Оказалось, что он прямо-таки рожден для войны. Возможно, причина крылась в состоянии некоторой безнадежности, которое он ощущал при мысли о доме, а вероятней все-таки, что война его заводила. Есть люди, которых трудно вывести из себя, но в какой-то момент они начинают давать сдачи и увлекаются. В случае Петрова этот момент наступил в июле, когда Сиснерос, командир республиканских летных сил, приехал на русский аэродром – его называли именно русским, хотя компот там варился тот еще: сербы, американцы, французы.

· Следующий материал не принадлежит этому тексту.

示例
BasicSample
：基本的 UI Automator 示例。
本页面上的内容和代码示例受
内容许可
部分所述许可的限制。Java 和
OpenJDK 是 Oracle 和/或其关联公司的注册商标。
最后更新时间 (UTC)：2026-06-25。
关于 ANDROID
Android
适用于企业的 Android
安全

Сиснерос был желт от бессонницы, зол и подавлен. Он рассказал, что ночные бомбардировки франкистов плохо действуют на население и переутомили солдат, потому что налеты происходят теперь каждые полчаса. Надо что-то сделать, чтобы они так не летали. Петров после короткого молчания сказал, что готов к ночному бою.

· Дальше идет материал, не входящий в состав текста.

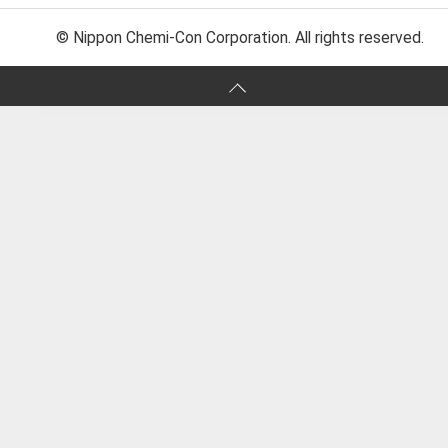
© Nippon Chemi-Con Corporation. All rights reserved.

Собственно, испанец этого и ждал, но предложить не мог: опыт ночных боев со времен империалистической войны был крайне мал и не пополнялся. «Как ты его найдешь в темноте?» – спрашивали Петрова разумные люди. А по разрывам, сказал Петров. Ты не представляешь, что такое испанская ночь, продолжали убеждать разумные люди, и поначалу они оказались правы: после первого же вылета, когда Петров никого не нашел, он вдобавок на плохоосвещенном аэродроме зарулил при посадке в воронку, сам чуть не поломался и поломал стойку. Это его взбесило, он разнес всех техников, на полосу теперь сгоняли машины и светили фарами. Кушкин придумал способ: франкисты при бомбежке прижимаются к земле, чтобы видеть цель; ты иди повыше, я – пониже, где-нибудь да поймаем. Сначала повезло Кушкину, он увидел цель по лунному отблеску – при полной луне вообще проще, – но это оказался юнкерс, Кушкин дал по нему три очереди, и все три точно, – ноль внимания, фунт презрения. Что-то было ужасное и невозмутимое в том, как эта тварь, иронически покачав крыльями, ушла восвояси.
На земле стали смотреть, где у юнкерса уязвимости: гляди, показал Петров, в крыле у него бензобак. Может, здесь? Еще три ночи выходили впустую, на четвертую Кушкин стал мочить юнкерс в правое крыло, увлекся, потерял скорость и почувствовал, что валится в штопор; пока выходил из штопора, потерял юнкерса. Неделю не вылетали, потом ночная бомбежка случилась уже буквально в пяти километрах от аэродрома; ну, сказал Петров, это хамство. В ту же ночь Кушкин снизу подбил своего первого, с удовольствием посмотрел, как тот горит и разваливается на лету, пилот выпрыгнул, и его, как с не меньшим удовольствием говорил Еремин, споймали. Петрова это завело, и на следующую ночь он обнаружил «фиата», пошел за ним, благополучно подбил, но далеко оторвался от своих и влетел на территорию, о которой толком ничего не знал. Горючки у него было в обрез, он понял, что вернуться не сможет, и решил садиться.
Внизу была предрассветная тьма, он снизился до трехсот и впереди разглядел даже и не площадку, а так, ровное место с гулькин хер, – как бы бухта, с трех сторон окруженная горами. Что интересно, симметрично справа была такая же, и даже чуть больше. Петров вспомнил, как Канделаки полетел к избирателям и посадил бомбер в Адыгее на площадке тридцать на пятьдесят, чуть не упершись в гору винтом, – еле развернулся потом и оторвался на самом краю пятачка. Но то был Кандель, на своей земле и днем. Надо было решать – направо, налево? Справа будто бы казалось шире, а слева длинней, Петров прислушался к интуиции, она сказала почему-то налево, хотя обычно он в таких ситуациях строго выбирал направо. Но тут ясно слышалось: давай туда. Можно было бы еще приглядеться, однако оставалось у него десять литров, и он зашел-таки на вираж и чиркнул колесами по камню; что-что, а садиться почти вертикально Петров умел. У него был пистолет, от которого в таких обстоятельствах не ожидалось никакого толку, – продать жизнь подороже, не более. Но поползли из кустов, стали отделяться от камня какие-то чуть видные малорослые люди, – светало, он вглядывался и ни черта не понимал. «Рус, – закричали ему, – рус авьядор!» – Петров понял, что попал к правильным людям, и помахал.